[Collection entries]

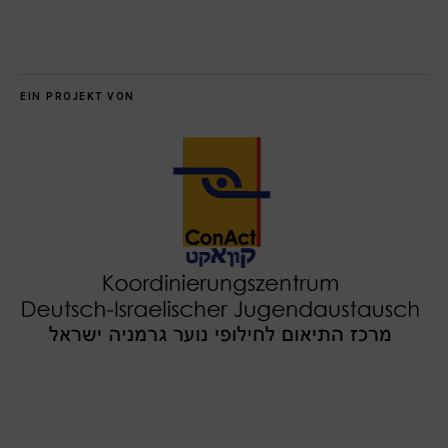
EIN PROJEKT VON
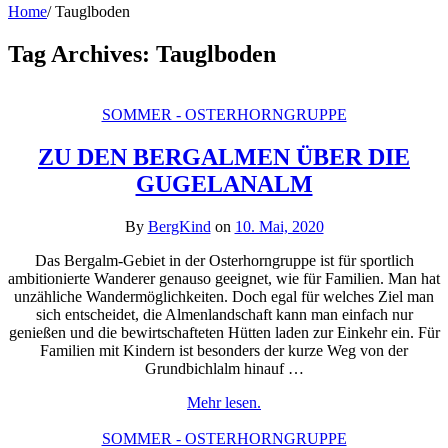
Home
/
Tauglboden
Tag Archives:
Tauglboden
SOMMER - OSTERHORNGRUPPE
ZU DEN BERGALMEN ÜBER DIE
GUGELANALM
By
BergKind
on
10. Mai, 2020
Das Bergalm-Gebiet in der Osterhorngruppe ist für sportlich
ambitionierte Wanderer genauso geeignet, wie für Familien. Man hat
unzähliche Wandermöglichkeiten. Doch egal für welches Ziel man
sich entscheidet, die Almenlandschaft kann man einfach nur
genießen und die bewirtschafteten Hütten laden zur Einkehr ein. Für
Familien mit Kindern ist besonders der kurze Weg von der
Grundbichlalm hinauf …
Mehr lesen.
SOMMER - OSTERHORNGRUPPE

---

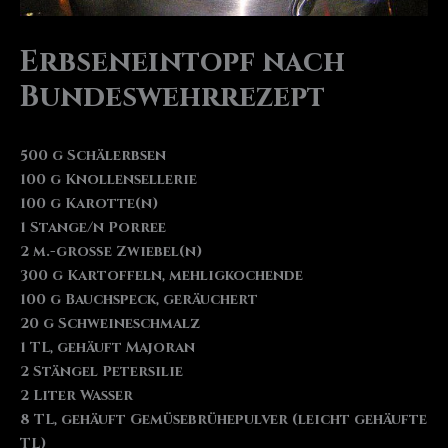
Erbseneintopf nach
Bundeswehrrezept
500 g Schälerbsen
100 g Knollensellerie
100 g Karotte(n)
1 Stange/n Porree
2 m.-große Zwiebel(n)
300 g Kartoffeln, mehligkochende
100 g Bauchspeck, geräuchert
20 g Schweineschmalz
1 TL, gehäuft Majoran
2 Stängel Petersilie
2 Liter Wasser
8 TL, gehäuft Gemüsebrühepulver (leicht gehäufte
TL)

**Problem statement:**
Pull out every line from the entries that contains the word "Familien".

**Problem solution:**
ambitionierte Wanderer genauso geeignet, wie für Familien. Man hat
Familien mit Kindern ist besonders der kurze Weg von der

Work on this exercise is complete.